• _REQUEST A_
According to the court opinion below, on what date was Jean Joiner injured?

• _EXTRACT PROVIDED_
§

Joiner v. Industrial Commission, 337 Ill. App. 3d 812 (2003)

March 11, 2003 · Illinois Appellate Court · No. 3-02-0418WC
337 Ill. App. 3d 812

JEAN JOINER, Appellant, v. THE INDUSTRIAL COMMISSION et al. (Will County Circuit Clerk, Appellee).

Third District

No. 3—02—0418WC

Opinion filed March 11, 2003.

*813GOLDENHERSH, J., dissenting.

Mark Masur, of Thompson, Lamont, Flaherty & Masur, P.C., of Aurora, for appellant.

Pamela K. Harman, of Kiesler & Berman, of Joliet, for appellee.

JUSTICE HOFFMAN

delivered the opinion of the court:

The claimant, Jean Joiner, appeals from an order of the circuit court of Will County which confirmed a decision of the Industrial Commission (Commission), denying her benefits under the Workers’ Compensation Act (Act) (820 ILCS 305/1 et seq. (West 2000)) for injuries she sustained on February 23, 2000. For the reasons that follow, we affirm.

The claimant filed an application for adjustment of claim under the Act for injuries she alleged arose out of and in the course of her employment with the Will County circuit clerk (Clerk). The following is a summary of the relevant evidence presented at the arbitration hearing.

The claimant was employed as a deputy clerk at the Will County courthouse in Joliet, Illinois. In addition to its courthouse, Will County (County) also owns and maintains an office building located several blocks away. Adjacent to the office building is a parking lot which is owned by the County and in which County employees are able to park without charge. In contrast, there is no free parking facility available for use by employees of the Clerk working at the courthouse. However, the Clerk has entered into a collective bargaining agreement with the union representing a group of her employees which provides, in *814relevant part, that, if the County does not provide free parking for bargaining-unit employees assigned to the courthouse, the Clerk will reimburse the employees for parking costs at a specified monthly rate upon being presented with the employees’ parking receipts. The claimant is a member of the bargaining unit and, therefore, entitled to parking cost reimbursement in accordance with the collective bargaining agreement.

Located within one block of the courthouse is a public parking facility at 12 South Chicago Street (hereinafter referred to as the Chicago Street Lot). This parking lot is neither owned nor maintained by the County or the Clerk. Title to the property is held by a land trust of which Holly Weitendorf is the beneficiary. Weitendorf s father, John Weitendorf, maintains the parking lot and collects the parking fees. The lot is open to the general public on a monthly or daily fee basis and is used regularly by courthouse employees, members of the public having business at the courthouse, and commuters traveling by train from a nearby station. The Clerk has no agreement with the lot’s owner regarding the fees charged to courthouse employees. The Clerk’s employees using this parking lot are charged the same fees as are members of the general public.

The claimant testified that she normally took public transportation to work but, in December 1999, she injured her knee in an unrelated accident and began receiving a ride to work from a coworker, Lee Chess. Chess regularly parked her vehicle in the Chicago Street Lot and paid a monthly fee to do so. Chess received reimbursement for her monthly parking fees from the Clerk pursuant to the collective bargaining agreement.

§

• _INPUT FOR THIS TASK_
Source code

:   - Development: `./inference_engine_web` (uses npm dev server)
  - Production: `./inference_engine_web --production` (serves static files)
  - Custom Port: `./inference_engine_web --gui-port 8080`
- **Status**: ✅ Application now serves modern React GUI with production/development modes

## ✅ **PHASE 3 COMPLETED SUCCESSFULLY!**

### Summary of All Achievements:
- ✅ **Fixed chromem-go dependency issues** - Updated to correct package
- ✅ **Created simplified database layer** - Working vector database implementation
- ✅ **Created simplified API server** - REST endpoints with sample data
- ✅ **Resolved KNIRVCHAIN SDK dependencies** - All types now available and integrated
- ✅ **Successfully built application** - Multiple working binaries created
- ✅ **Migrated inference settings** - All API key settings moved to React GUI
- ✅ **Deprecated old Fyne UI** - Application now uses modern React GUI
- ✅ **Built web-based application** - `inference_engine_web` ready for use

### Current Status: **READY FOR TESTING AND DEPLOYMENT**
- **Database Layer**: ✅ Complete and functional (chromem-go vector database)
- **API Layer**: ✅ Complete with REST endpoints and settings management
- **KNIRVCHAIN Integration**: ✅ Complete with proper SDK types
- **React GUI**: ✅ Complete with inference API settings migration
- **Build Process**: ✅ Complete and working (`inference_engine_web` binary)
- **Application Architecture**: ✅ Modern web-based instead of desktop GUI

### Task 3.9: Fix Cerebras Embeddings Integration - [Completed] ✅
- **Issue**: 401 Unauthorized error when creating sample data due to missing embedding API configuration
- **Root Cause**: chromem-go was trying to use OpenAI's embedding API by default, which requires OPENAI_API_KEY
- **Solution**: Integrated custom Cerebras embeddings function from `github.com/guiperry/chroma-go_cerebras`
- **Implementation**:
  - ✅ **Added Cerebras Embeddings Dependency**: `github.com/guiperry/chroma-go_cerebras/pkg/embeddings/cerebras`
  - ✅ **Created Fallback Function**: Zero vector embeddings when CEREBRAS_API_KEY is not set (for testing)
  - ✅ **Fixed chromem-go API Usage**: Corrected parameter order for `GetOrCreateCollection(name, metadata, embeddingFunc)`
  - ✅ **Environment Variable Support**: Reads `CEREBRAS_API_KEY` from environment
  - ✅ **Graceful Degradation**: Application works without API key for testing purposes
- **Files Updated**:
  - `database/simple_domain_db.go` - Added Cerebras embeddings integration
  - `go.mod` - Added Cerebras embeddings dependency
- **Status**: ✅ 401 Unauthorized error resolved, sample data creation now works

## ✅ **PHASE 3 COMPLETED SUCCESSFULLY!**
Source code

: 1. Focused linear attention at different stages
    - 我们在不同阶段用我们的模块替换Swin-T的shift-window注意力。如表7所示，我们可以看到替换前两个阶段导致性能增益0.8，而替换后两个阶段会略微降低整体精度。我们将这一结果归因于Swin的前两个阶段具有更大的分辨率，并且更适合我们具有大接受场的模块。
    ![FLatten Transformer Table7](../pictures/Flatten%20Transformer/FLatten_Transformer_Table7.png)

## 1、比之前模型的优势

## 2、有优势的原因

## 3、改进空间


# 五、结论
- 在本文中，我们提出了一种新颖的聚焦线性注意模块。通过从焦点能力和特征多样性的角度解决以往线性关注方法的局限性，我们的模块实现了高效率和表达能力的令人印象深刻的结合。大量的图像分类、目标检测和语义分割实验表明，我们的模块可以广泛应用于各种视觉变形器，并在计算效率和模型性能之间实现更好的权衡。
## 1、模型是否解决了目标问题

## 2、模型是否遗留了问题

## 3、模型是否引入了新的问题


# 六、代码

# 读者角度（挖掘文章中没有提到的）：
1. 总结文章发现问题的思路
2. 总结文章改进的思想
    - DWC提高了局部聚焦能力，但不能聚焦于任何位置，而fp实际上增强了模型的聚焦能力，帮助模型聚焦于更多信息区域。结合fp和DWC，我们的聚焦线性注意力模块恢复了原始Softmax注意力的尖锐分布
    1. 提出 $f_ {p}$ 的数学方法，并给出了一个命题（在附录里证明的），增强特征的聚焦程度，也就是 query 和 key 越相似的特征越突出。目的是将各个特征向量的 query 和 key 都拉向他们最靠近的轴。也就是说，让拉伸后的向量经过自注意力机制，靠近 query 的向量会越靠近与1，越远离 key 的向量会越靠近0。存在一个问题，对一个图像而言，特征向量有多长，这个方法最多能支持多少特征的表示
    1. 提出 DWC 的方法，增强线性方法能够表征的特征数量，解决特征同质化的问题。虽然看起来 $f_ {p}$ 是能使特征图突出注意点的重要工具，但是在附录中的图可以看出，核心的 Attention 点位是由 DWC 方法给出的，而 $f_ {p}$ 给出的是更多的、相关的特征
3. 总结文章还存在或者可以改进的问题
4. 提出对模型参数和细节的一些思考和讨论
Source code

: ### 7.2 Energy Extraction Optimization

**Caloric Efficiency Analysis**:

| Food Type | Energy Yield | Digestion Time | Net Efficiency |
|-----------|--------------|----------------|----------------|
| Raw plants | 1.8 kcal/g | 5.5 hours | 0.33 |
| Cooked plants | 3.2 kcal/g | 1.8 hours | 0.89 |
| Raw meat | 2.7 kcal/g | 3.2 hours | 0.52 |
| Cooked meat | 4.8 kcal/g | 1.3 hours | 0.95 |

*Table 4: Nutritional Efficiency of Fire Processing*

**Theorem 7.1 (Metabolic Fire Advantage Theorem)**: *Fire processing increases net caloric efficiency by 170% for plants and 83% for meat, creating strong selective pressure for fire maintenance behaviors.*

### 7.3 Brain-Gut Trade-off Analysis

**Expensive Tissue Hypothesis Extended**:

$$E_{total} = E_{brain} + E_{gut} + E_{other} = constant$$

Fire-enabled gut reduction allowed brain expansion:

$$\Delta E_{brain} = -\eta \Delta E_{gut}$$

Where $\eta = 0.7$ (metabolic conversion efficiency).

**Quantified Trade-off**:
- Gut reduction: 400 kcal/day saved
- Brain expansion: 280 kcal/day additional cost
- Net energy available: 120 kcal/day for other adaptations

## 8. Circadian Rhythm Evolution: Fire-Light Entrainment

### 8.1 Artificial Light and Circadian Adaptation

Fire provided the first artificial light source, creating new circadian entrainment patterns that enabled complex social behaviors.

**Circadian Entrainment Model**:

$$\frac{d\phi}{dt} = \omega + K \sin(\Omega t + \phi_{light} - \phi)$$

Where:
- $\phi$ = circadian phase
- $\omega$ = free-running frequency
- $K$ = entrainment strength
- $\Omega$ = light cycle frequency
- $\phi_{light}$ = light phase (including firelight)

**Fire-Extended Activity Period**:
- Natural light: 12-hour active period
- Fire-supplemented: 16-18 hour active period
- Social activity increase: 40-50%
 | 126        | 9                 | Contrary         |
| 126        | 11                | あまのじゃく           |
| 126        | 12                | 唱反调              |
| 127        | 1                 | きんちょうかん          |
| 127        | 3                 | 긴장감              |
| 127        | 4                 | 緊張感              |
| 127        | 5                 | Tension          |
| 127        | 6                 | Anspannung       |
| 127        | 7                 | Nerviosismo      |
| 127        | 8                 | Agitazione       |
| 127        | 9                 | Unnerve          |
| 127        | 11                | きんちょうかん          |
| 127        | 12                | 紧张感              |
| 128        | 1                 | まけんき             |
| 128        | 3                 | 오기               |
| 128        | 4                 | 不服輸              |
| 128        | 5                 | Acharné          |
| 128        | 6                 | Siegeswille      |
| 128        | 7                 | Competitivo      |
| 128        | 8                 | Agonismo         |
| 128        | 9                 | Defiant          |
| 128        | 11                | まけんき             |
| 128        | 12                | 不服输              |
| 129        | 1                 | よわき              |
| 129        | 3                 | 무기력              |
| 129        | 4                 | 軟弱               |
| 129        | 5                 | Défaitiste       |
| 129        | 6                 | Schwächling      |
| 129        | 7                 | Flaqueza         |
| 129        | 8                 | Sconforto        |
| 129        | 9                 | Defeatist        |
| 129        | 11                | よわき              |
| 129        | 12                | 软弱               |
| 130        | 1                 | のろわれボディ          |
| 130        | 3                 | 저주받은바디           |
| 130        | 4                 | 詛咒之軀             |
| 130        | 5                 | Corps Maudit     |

§

• _REQUEST B_
Put the records' lines, from the line with "Fire provided the" up to and including the line with "phase (including firelight)", into a numbered list, leaving out blank lines.

• _TASK ANSWER A_
February 23, 2000.

• _TASK ANSWER B_
1. Fire provided the first artificial light source, creating new circadian entrainment patterns that enabled complex social behaviors.
2. **Circadian Entrainment Model**:
3. $$\frac{d\phi}{dt} = \omega + K \sin(\Omega t + \phi_{light} - \phi)$$
4. Where:
5. - $\phi$ = circadian phase
6. - $\omega$ = free-running frequency
7. - $K$ = entrainment strength
8. - $\Omega$ = light cycle frequency
9. - $\phi_{light}$ = light phase (including firelight)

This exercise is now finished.